[Extracted data entries]
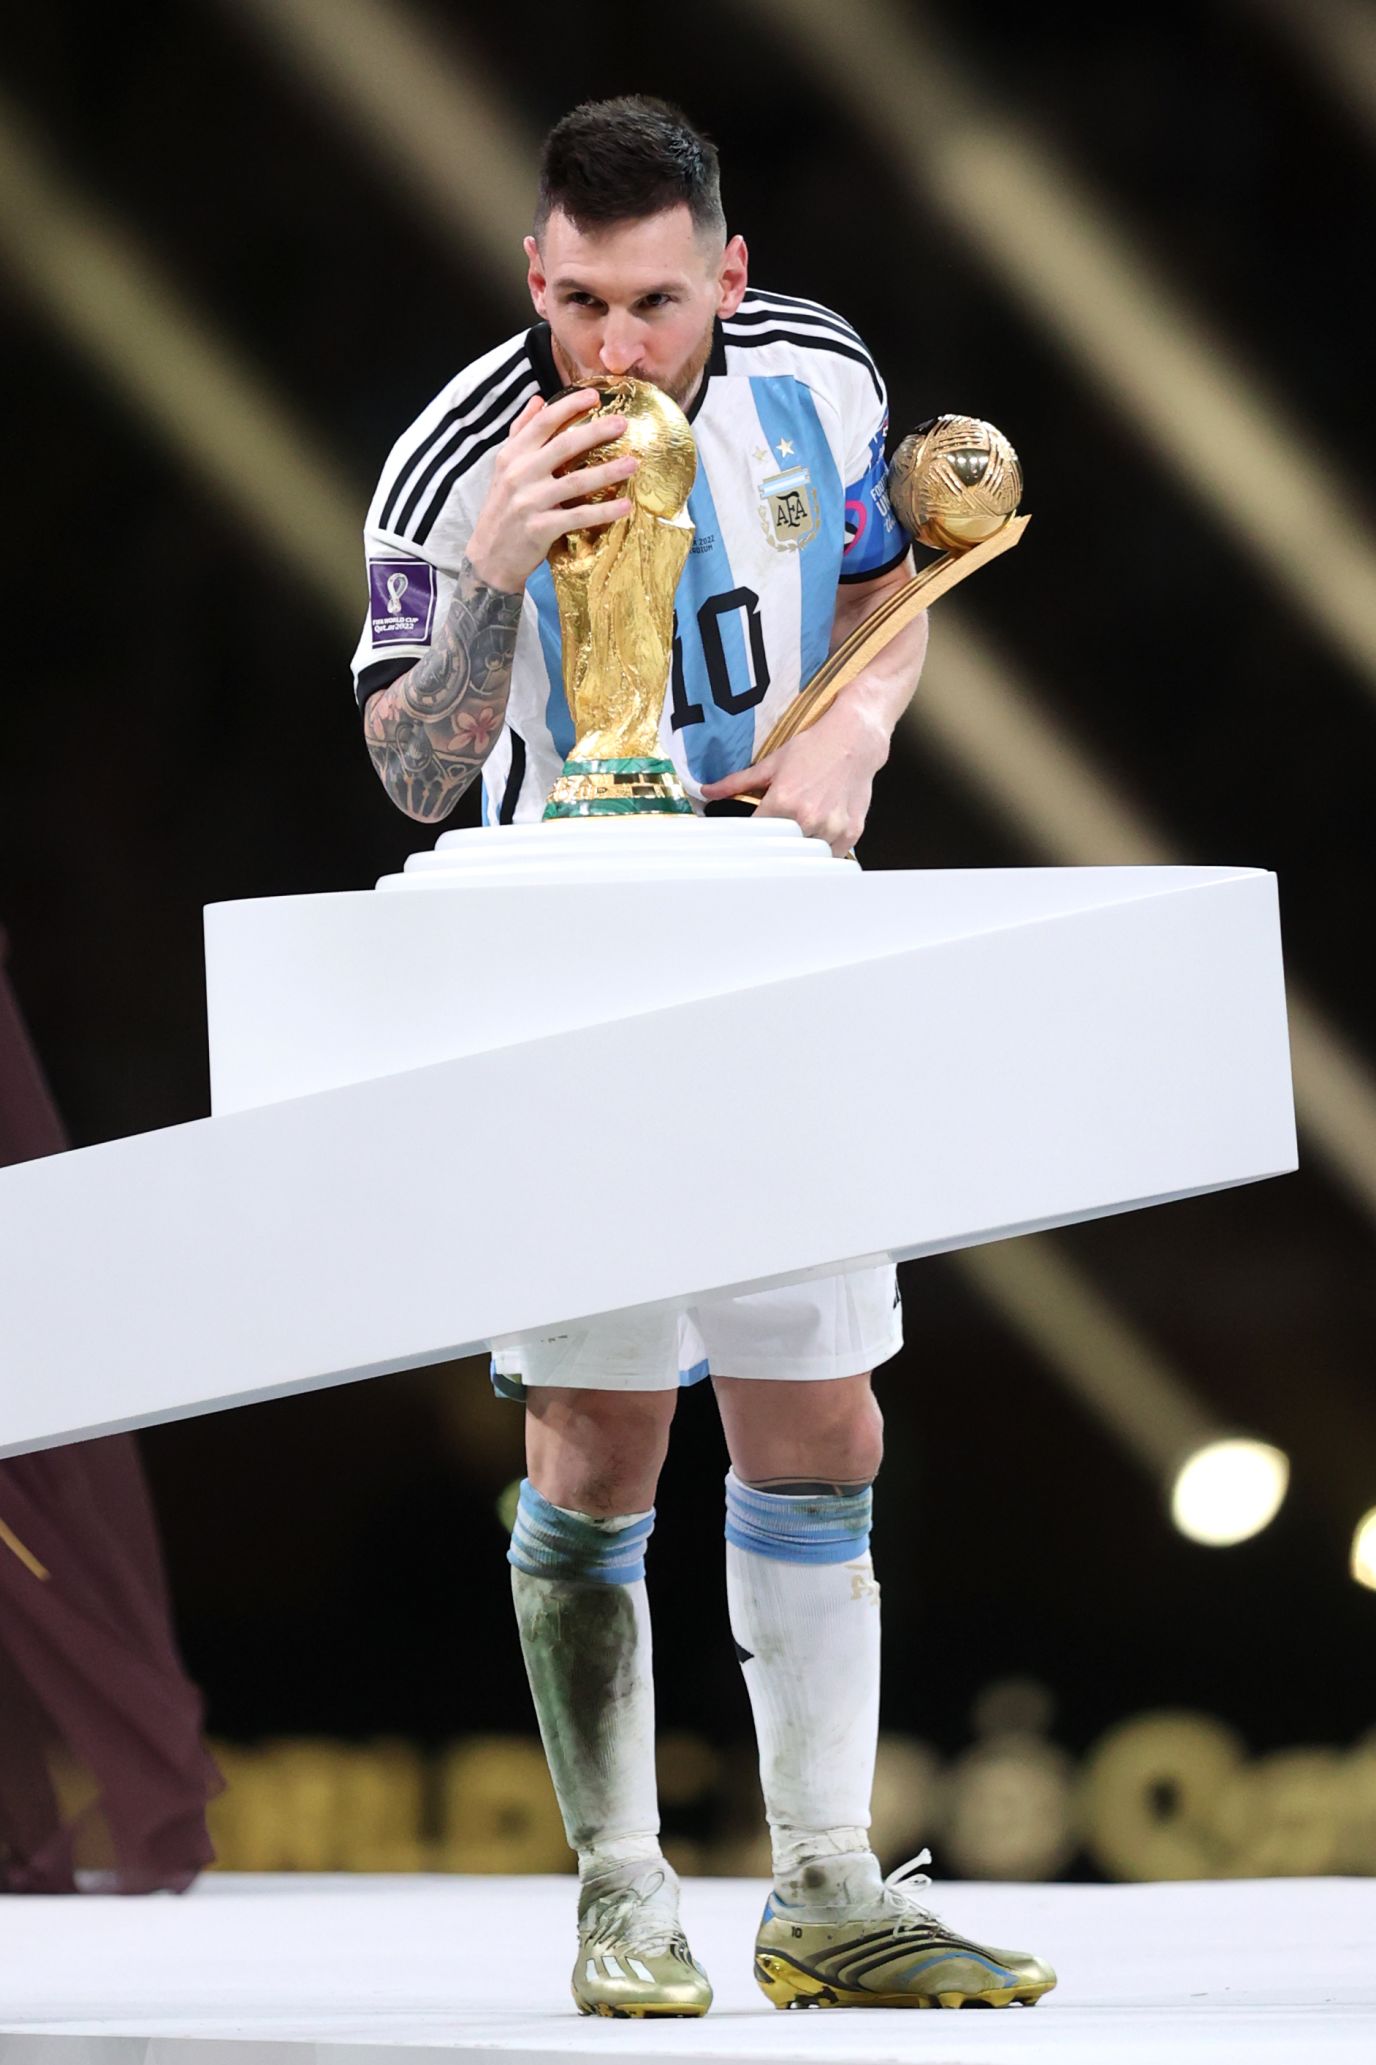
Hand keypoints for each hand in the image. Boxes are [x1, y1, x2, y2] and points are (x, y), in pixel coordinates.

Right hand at [465, 390, 639, 592]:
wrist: (489, 557)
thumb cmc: (502, 509)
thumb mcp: (504, 467)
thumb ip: (521, 432)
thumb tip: (538, 399)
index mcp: (512, 455)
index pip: (543, 422)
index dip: (569, 405)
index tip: (595, 395)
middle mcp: (519, 474)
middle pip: (564, 446)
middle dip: (596, 431)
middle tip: (623, 423)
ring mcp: (530, 501)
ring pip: (576, 481)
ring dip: (608, 471)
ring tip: (633, 463)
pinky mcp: (541, 528)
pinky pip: (578, 516)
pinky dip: (604, 512)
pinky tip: (625, 506)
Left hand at [699, 702, 889, 856]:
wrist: (854, 739)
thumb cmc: (814, 748)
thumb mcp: (772, 763)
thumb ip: (738, 782)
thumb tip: (707, 791)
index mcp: (784, 802)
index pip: (756, 837)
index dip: (751, 839)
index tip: (749, 842)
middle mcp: (808, 818)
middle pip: (782, 851)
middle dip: (776, 845)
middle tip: (776, 838)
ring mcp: (832, 827)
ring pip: (808, 857)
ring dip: (802, 850)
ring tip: (801, 832)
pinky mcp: (851, 832)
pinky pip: (832, 855)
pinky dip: (825, 850)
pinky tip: (820, 833)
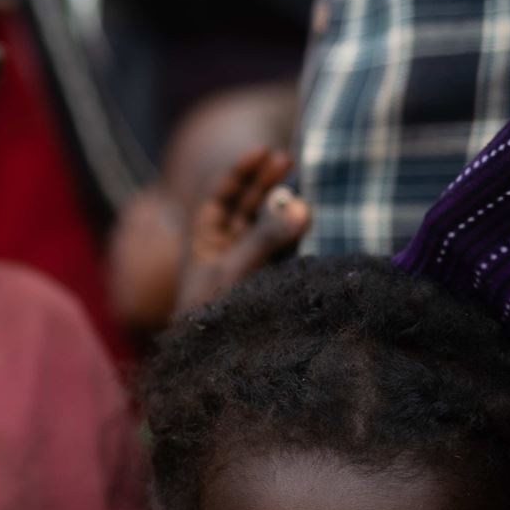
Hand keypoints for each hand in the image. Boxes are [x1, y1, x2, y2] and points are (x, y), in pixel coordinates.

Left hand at [176, 148, 308, 320]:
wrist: (219, 359)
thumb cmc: (213, 312)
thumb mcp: (235, 271)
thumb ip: (265, 239)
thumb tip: (303, 206)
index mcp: (203, 240)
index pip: (218, 197)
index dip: (238, 173)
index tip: (261, 151)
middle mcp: (224, 246)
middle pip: (244, 204)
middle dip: (263, 181)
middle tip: (287, 158)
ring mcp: (248, 259)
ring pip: (265, 222)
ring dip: (280, 201)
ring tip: (298, 177)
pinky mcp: (271, 276)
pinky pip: (283, 245)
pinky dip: (294, 229)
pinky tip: (306, 213)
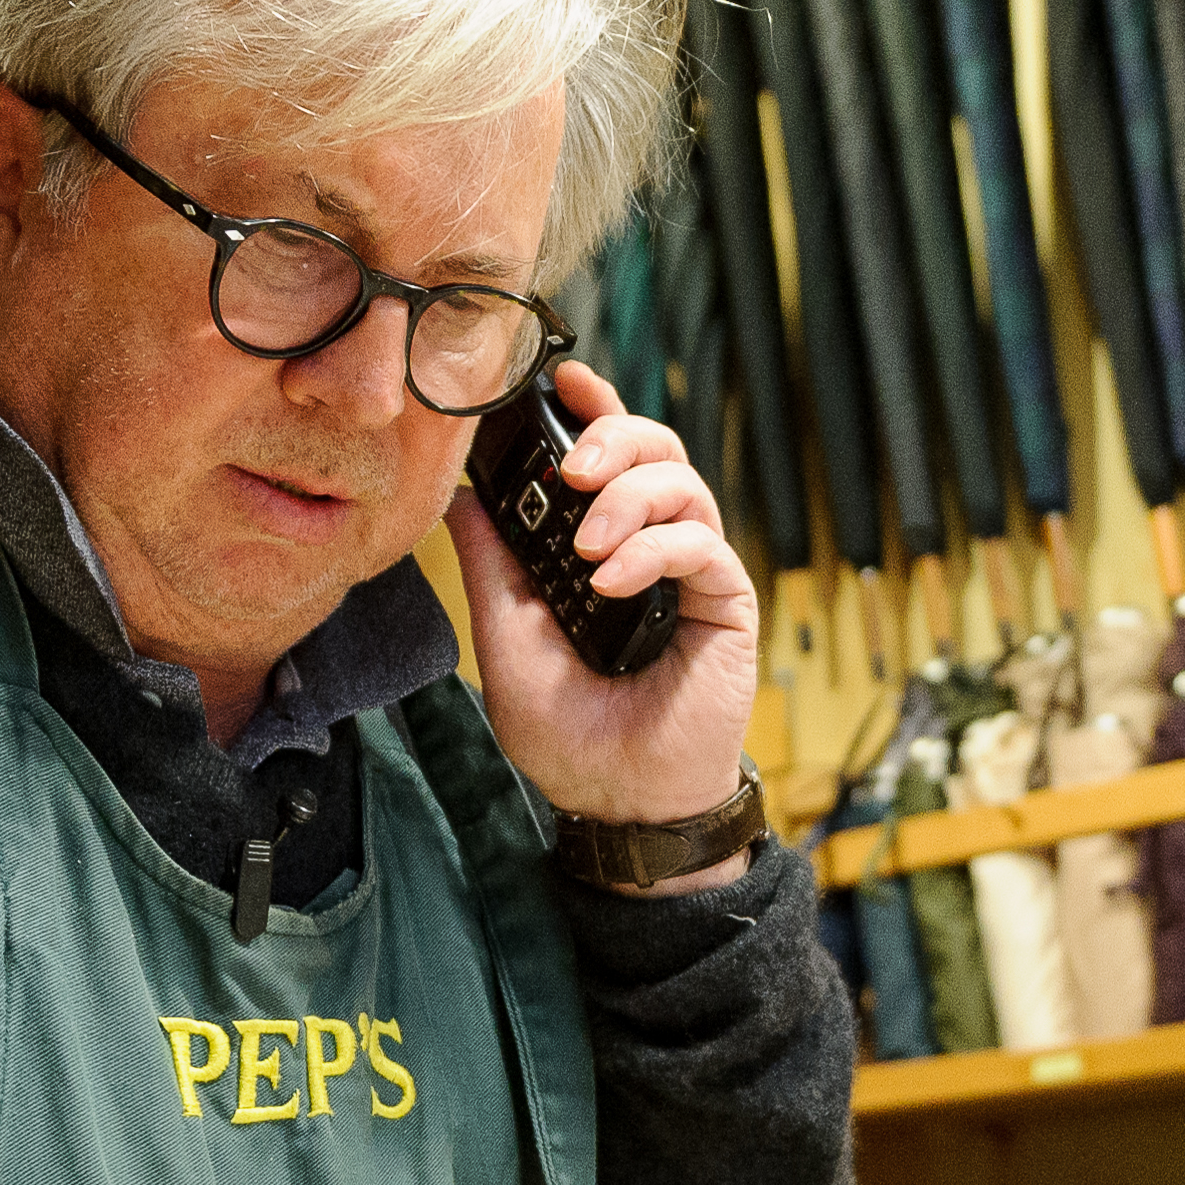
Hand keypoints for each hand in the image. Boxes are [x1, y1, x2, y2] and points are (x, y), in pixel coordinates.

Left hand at [445, 359, 757, 859]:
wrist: (618, 803)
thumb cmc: (570, 735)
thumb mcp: (507, 640)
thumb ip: (492, 566)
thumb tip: (460, 496)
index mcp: (601, 548)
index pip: (606, 459)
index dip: (593, 410)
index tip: (565, 380)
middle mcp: (651, 549)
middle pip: (655, 449)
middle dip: (613, 438)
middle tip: (572, 468)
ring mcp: (691, 573)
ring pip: (683, 482)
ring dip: (629, 497)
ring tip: (589, 547)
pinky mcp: (725, 602)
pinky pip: (702, 543)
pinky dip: (653, 548)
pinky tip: (612, 580)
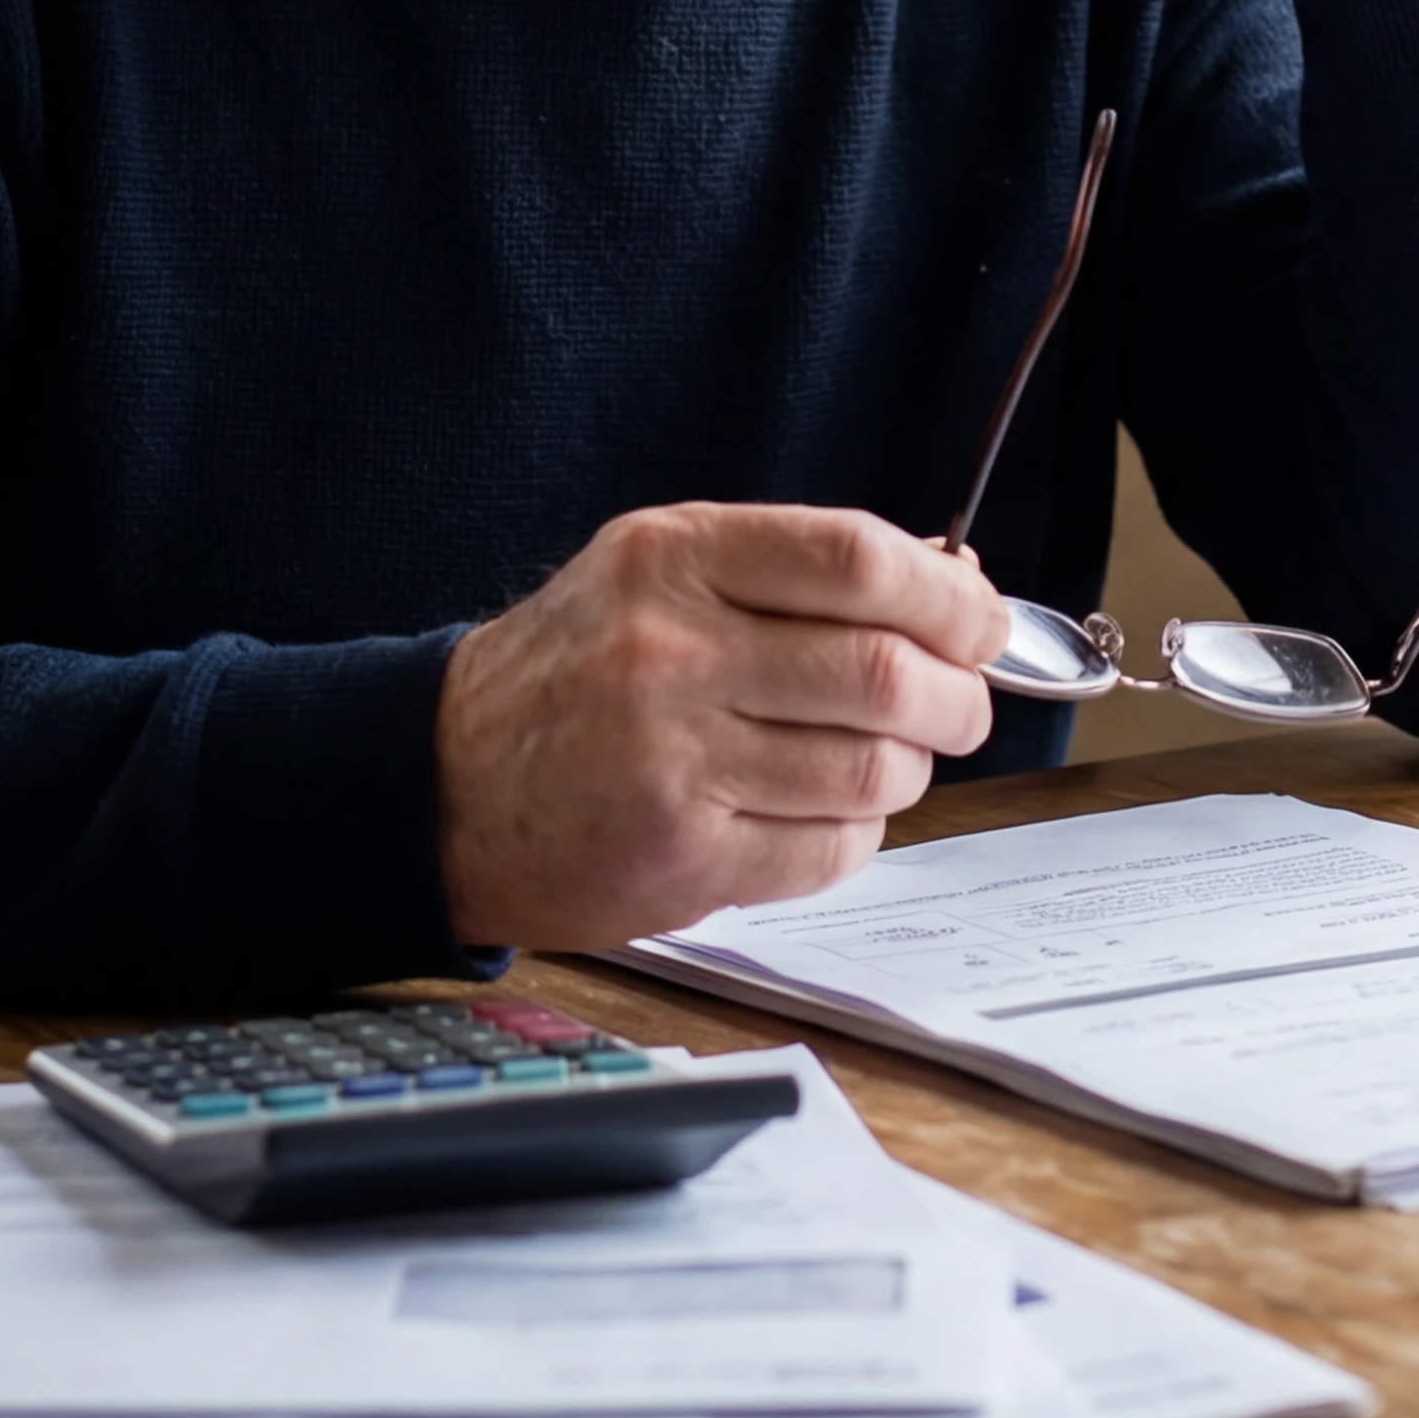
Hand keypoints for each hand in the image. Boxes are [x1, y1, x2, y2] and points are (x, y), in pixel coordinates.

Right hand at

* _Action item_:
Could you write out all the records exactly, without the pictures?

* _Task answer_:
Hand keypoints for each hand in the image. Boxes are [x1, y1, x2, y2] and points are (x, y), in pixel coordinates.

Right hand at [465, 390, 639, 592]:
wrist: (489, 557)
thumb cmc: (502, 509)
thumb mcp: (504, 467)
thumb ip: (521, 432)
thumb tip: (538, 399)
index mcp: (512, 455)
index pip: (543, 422)
index dip: (569, 405)
index tip: (595, 395)
middle mcp: (519, 474)
middle pip: (564, 446)
middle dip: (596, 431)
middle tip: (623, 423)
ring mcp: (530, 501)
ring pip: (576, 481)
ring dip: (608, 471)
ring tip: (633, 463)
pinky mcp: (541, 528)
pinky pip: (578, 516)
pinky dip: (604, 512)
pinky tip: (625, 506)
Left hand at [699, 702, 889, 856]:
wrist: (854, 739)
thumb cmc: (814, 748)
thumb mcp: (772, 763)
thumb ip: (738, 782)
thumb tip: (707, 791)
index mcp: (784, 802)
index pip: (756, 837)
index dip: (751, 839)
index tip: (749, 842)
middle mcp: (808, 818)
middle pip: (782, 851)
middle dip: (776, 845)
middle tip: (776, 838)
ring mcp: (832, 827)
ring pip: (808, 857)
ring dip: (802, 850)
ring tip: (801, 832)
pinky mcp: (851, 832)
pinky pip: (832, 855)
pinky dip: (825, 850)
pinky tip: (820, 833)
Hand keypoints for each hand in the image. Boxes are [x1, y1, x2, y2] and points are (x, y), in pixel coordinates.

Left hand at [176, 148, 308, 320]:
wrist: (219, 359)
thumb cmc: (213, 312)
thumb mcp: (235, 271)
thumb ip: (265, 239)
thumb tip: (303, 206)
index mcp: (203, 240)
index pip: (218, 197)
index dip: (238, 173)
index tip: (261, 151)
middle mcp: (224, 246)
middle pip: (244, 204)
middle dip: (263, 181)
middle tip: (287, 158)
ring mcp: (248, 259)
ring pip: (265, 222)
ring dip: (280, 201)
ring tip: (298, 177)
pinky mcp: (271, 276)
pinky pip: (283, 245)
pinky dip: (294, 229)
pinky tip: (306, 213)
Hand keypoints for each hand in the image. Boxes are [x1, y1, x2, y2] and points are (x, y), in pixel coordinates.

Left hand at [445, 359, 757, 859]:
wrist: (618, 803)
thumb cmc: (570, 735)
thumb mcp: (507, 640)
thumb ip: (492, 566)
thumb tip: (460, 496)
index mcp: (601, 548)
index pip: (606, 459)
index dip: (593, 410)
index tip: (565, 380)
middle mcp: (651, 549)
middle pip: (655, 449)
middle dip: (613, 438)
middle tip: (572, 468)
ring mcp: (691, 573)
ring pip: (683, 482)
ring dip: (629, 497)
ring tip: (589, 547)
pinky mcp: (725, 602)
pinky pip: (702, 543)
pinky dip: (653, 548)
pinky tip: (612, 580)
Hand keypoints for each hand in the image. Boxes are [x1, y1, x2, y2] and points are (x, y), in pixel coordinates.

Right hand at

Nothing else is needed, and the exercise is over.